Mismari, the LNA spokesperson, said the floods have affected several cities, including Al-Bayda, Al-Marj, Tobruk, Takenis, Al-Bayada, and Battah, as well as the eastern coast all the way to Benghazi.
‘Unprecedented floods’
Libya, a country of six million people, has been split between warring factions since 2014, following the 2011 NATO-backed uprising against Moammar Gadhafi.
A political standoff still exists between rival administrations in the eastern city of Benghazi and the western capital Tripoli. The UN-backed Government of National Unity (GNU), led by Abdulhamid Dbeibeh, sits in the capital, while its eastern rival is controlled by commander Khalifa Haftar and his Libyan National Army (LNA), who support the eastern-based parliament led by Osama Hamad.
Derna, which lies some 300 kilometers (190 miles) east of Benghazi, falls under the control of Haftar and his eastern administration. Hamad described the situation as “catastrophic and unprecedented,” according to a report from state news organization Libyan News Agency (LANA).
Footage shared on social media showed submerged cars, collapsed buildings and torrents of water rushing through streets. Hospitals in the eastern city of Bayda were evacuated after severe flooding from rainfall caused by a heavy storm, videos shared by the Medical Center of Bayda on Facebook showed.
“The United Nations in Libya is closely following the emergency caused by severe weather conditions in the eastern region of the country,” said the United Nations Support Mission in Libya in a post on X.

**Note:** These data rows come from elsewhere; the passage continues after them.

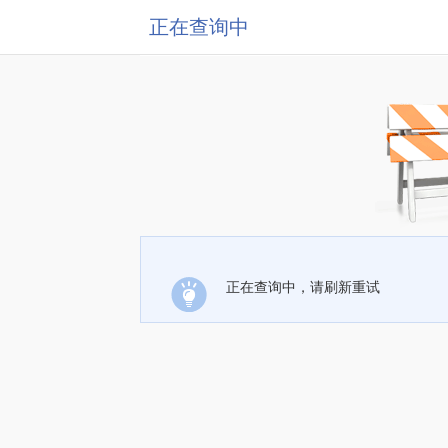
正在查询中
正在查询中，请刷新重试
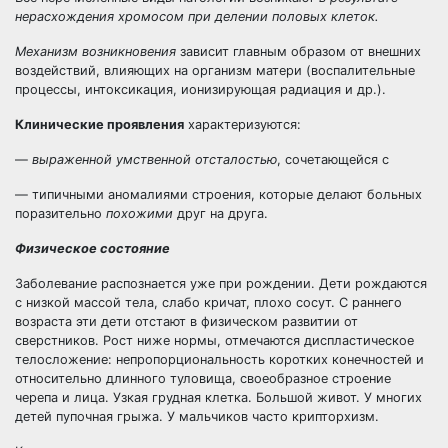
нерасхождения хро
мосом при делении половых клеток.
Механизм возникновения
зависит главным образом от внешних
воздействий, влияющих на организм матери (воспалительные
процессы, интоксикация, ионизирующая радиация и др.).
Клинические проявления
характеризуются:
—
выраженной умственной отсталостью
, сочетающейся с
— типичными аномалиями строения, которые делают больных
поразительно
похожими
друг на друга.
Физическое состояние
Заболевание распознается уже при рождении. Дети рождаются
с низкой массой тела, слабо кричат, плохо сосут. С раннего
возраста эти дети отстают в физическом развитии от
сверстников. Рост ниже нормы, отмечаются диспластическое
телосложение: непропорциональность коротких конечностей и
относительно длинного туловища, своеобразное строение
черепа и лица. Узкая грудная клетка. Большой живот. У многих
детей пупочная грыжа. У мальчиков часто крипторхизм.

Several countries have sent their condolences and offered aid to Libya as rescue teams scramble to find survivors under the debris and rubble. Turkish aircraft delivering humanitarian aid have arrived in Libya, according to Turkey’s Emergency Management Authority (AFAD) on Tuesday.
Turkish President Recep Tayyip Erdogan said the country would send 168 search and rescue teams and humanitarian aid to Benghazi, according to state run news agency Anadoulu Agency on Tuesday.
The US Embassy in Libya said on X, formally known as Twitter, that it was in “close contact with the United Nations and with authorities in Libya to determine how quickly we can bring assistance to bear where it is most needed.”
United Arab Emirates President, Zayed Al Nahyan, has directed to send aid and search and rescue teams while offering his condolences to those affected by the catastrophe, state news agency reported.
Egypt’s President Abdel-Fattah El-Sisi also extended his condolences to Libya. “I wish a speedy recovery for the injured, and I hope that the crisis will pass quickly with Libyans standing together in unity,” El-Sisi said in a statement on social media.
The weather system is expected to move slowly east toward northern Egypt. Rainfall for the next two days could reach 50mm – this region averages less than 10mm across the whole of September.